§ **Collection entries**
--- Begin ---

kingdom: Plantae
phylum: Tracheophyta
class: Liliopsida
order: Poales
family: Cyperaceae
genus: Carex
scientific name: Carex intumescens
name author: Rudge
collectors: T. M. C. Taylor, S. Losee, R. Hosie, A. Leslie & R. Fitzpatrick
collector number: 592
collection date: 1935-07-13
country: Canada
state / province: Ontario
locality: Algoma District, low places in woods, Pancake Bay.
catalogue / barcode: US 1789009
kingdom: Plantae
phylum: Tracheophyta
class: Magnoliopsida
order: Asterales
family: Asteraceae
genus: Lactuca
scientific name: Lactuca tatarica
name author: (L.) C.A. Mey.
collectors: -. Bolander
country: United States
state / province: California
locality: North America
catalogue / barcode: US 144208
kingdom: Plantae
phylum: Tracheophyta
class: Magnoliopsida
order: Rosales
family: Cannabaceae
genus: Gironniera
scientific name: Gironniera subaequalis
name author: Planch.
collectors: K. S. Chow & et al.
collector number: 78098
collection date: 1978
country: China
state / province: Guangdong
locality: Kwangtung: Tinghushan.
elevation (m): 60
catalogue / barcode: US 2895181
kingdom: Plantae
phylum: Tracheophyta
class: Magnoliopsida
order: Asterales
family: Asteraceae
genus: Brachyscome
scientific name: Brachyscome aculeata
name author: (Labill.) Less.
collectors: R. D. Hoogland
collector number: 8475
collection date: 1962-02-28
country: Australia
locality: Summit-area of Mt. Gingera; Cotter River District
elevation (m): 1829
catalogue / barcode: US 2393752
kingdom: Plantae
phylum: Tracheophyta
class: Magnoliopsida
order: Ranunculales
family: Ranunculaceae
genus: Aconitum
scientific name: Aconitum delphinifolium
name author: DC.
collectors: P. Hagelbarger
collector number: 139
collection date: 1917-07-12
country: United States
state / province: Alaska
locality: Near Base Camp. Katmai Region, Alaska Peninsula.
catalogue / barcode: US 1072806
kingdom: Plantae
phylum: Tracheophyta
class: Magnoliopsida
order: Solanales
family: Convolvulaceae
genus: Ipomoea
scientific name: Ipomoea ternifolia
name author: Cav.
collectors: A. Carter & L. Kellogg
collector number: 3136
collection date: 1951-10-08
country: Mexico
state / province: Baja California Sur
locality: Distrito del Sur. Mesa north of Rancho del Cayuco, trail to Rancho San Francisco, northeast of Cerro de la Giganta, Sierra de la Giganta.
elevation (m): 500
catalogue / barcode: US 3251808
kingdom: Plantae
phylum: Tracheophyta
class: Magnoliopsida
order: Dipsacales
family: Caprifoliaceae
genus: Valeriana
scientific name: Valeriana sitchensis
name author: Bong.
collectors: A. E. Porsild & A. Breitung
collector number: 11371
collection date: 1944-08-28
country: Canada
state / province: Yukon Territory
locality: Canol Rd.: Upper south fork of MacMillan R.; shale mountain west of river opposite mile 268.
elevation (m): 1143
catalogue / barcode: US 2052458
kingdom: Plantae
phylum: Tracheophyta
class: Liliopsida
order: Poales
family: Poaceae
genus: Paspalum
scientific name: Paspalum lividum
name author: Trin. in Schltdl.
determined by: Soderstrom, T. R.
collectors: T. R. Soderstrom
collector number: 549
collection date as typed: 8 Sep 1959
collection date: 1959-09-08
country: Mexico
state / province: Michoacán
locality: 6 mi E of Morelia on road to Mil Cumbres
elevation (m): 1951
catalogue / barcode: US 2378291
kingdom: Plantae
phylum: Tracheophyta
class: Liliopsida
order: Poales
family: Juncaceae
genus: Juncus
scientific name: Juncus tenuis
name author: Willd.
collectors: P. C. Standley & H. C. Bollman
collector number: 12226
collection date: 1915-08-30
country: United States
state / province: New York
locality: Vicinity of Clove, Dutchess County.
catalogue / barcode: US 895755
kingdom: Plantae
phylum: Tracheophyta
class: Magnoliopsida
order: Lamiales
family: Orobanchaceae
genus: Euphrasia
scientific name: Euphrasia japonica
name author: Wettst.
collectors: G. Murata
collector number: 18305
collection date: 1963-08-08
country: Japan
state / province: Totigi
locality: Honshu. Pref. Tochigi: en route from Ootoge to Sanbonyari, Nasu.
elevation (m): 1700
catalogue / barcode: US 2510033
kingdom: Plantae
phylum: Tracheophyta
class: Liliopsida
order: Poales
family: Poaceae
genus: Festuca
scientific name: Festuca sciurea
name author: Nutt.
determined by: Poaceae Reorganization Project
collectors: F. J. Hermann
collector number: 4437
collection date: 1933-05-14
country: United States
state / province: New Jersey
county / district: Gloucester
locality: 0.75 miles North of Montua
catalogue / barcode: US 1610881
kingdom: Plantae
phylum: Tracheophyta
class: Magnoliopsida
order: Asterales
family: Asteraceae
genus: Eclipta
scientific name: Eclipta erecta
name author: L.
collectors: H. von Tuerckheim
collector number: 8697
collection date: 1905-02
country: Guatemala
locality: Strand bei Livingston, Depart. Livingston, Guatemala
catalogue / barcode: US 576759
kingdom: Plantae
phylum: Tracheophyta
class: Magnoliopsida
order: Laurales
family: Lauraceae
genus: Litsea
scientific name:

--- End ---

§ **Problem to solve**
Write out every line of the material above, reproducing each one without alteration.

§ **Written answer**
kingdom: Plantae
phylum: Tracheophyta
class: Liliopsida
order: Poales
family: Cyperaceae
genus: Carex
scientific name: Carex intumescens
name author: Rudge
collectors: T. M. C. Taylor, S. Losee, R. Hosie, A. Leslie & R. Fitzpatrick
collector number: 592
collection date: 1935-07-13
country: Canada
state / province: Ontario
locality: Algoma District, low places in woods, Pancake Bay.
catalogue / barcode: US 1789009
kingdom: Plantae
phylum: Tracheophyta
class: Magnoliopsida
order: Asterales
family: Asteraceae
genus: Lactuca
scientific name: Lactuca tatarica
name author: (L.) C.A. Mey.
collectors: -. Bolander
country: United States
state / province: California
locality: North America
catalogue / barcode: US 144208
kingdom: Plantae
phylum: Tracheophyta
class: Magnoliopsida
order: Rosales
family: Cannabaceae
genus: Gironniera
scientific name: Gironniera subaequalis
name author: Planch.
collectors: K. S. Chow & et al.
collector number: 78098
collection date: 1978
country: China
state / province: Guangdong
locality: Kwangtung: Tinghushan.
elevation (m): 60
catalogue / barcode: US 2895181
kingdom: Plantae
phylum: Tracheophyta
class: Magnoliopsida
order: Asterales
family: Asteraceae
genus: Brachyscome
scientific name: Brachyscome aculeata
name author: (Labill.) Less.
collectors: R. D. Hoogland
collector number: 8475
collection date: 1962-02-28
country: Australia
locality: Summit-area of Mt. Gingera; Cotter River District
elevation (m): 1829
catalogue / barcode: US 2393752
kingdom: Plantae
phylum: Tracheophyta
class: Magnoliopsida
order: Ranunculales
family: Ranunculaceae
genus: Aconitum
scientific name: Aconitum delphinifolium
name author: DC.
collectors: P. Hagelbarger
collector number: 139
collection date: 1917-07-12
country: United States
state / province: Alaska
locality: Near Base Camp. Katmai Region, Alaska Peninsula.
catalogue / barcode: US 1072806
kingdom: Plantae
phylum: Tracheophyta
class: Magnoliopsida
order: Solanales
family: Convolvulaceae
genus: Ipomoea
scientific name: Ipomoea ternifolia
name author: Cav.
collectors: A. Carter & L. Kellogg
collector number: 3136
collection date: 1951-10-08
country: Mexico
state / province: Baja California Sur
locality: Distrito del Sur. Mesa north of Rancho del Cayuco, trail to Rancho San Francisco, northeast of Cerro de la Giganta, Sierra de la Giganta.
elevation (m): 500
catalogue / barcode: US 3251808
kingdom: Plantae
phylum: Tracheophyta
class: Magnoliopsida
order: Dipsacales
family: Caprifoliaceae
genus: Valeriana
scientific name: Valeriana sitchensis
name author: Bong.
collectors: A. E. Porsild & A. Breitung
collector number: 11371
collection date: 1944-08-28
country: Canada
state / province: Yukon Territory
locality: Canol Rd.: Upper south fork of MacMillan R.; shale mountain west of river opposite mile 268.
elevation (m): 1143
catalogue / barcode: US 2052458
kingdom: Plantae
phylum: Tracheophyta
class: Liliopsida
order: Poales
family: Poaceae
genus: Paspalum
scientific name: Paspalum lividum
name author: Trin. in Schltdl.
determined by: Soderstrom, T. R.
collectors: T. R. Soderstrom
collector number: 549
collection date as typed: 8 Sep 1959
collection date: 1959-09-08
country: Mexico
state / province: Michoacán
locality: 6 mi E of Morelia on road to Mil Cumbres
elevation (m): 1951
catalogue / barcode: US 2378291
kingdom: Plantae
phylum: Tracheophyta
class: Liliopsida
order: Poales
family: Juncaceae
genus: Juncus
scientific name: Juncus tenuis
name author: Willd.
collectors: P. C. Standley & H. C. Bollman
collector number: 12226
collection date: 1915-08-30
country: United States
state / province: New York
locality: Vicinity of Clove, Dutchess County.
catalogue / barcode: US 895755
kingdom: Plantae
phylum: Tracheophyta
class: Magnoliopsida
order: Lamiales
family: Orobanchaceae
genus: Euphrasia
scientific name: Euphrasia japonica
name author: Wettst.
collectors: G. Murata
collector number: 18305
collection date: 1963-08-08
country: Japan
state / province: Totigi
locality: Honshu. Pref. Tochigi: en route from Ootoge to Sanbonyari, Nasu.
elevation (m): 1700
catalogue / barcode: US 2510033
kingdom: Plantae
phylum: Tracheophyta
class: Liliopsida
order: Poales
family: Poaceae
genus: Festuca
scientific name: Festuca sciurea
name author: Nutt.
determined by: Poaceae Reorganization Project
collectors: F. J. Hermann
collector number: 4437
collection date: 1933-05-14
country: United States
state / province: New Jersey
county / district: Gloucester
locality: 0.75 miles North of Montua
catalogue / barcode: US 1610881
kingdom: Plantae
phylum: Tracheophyta
class: Magnoliopsida
order: Asterales
family: Asteraceae
genus: Eclipta
scientific name: Eclipta erecta
name author: L.
collectors: H. von Tuerckheim
collector number: 8697
collection date: 1905-02
country: Guatemala
locality: Strand bei Livingston, Depart. Livingston, Guatemala
catalogue / barcode: US 576759
kingdom: Plantae
phylum: Tracheophyta
class: Magnoliopsida
order: Laurales
family: Lauraceae
genus: Litsea
scientific name:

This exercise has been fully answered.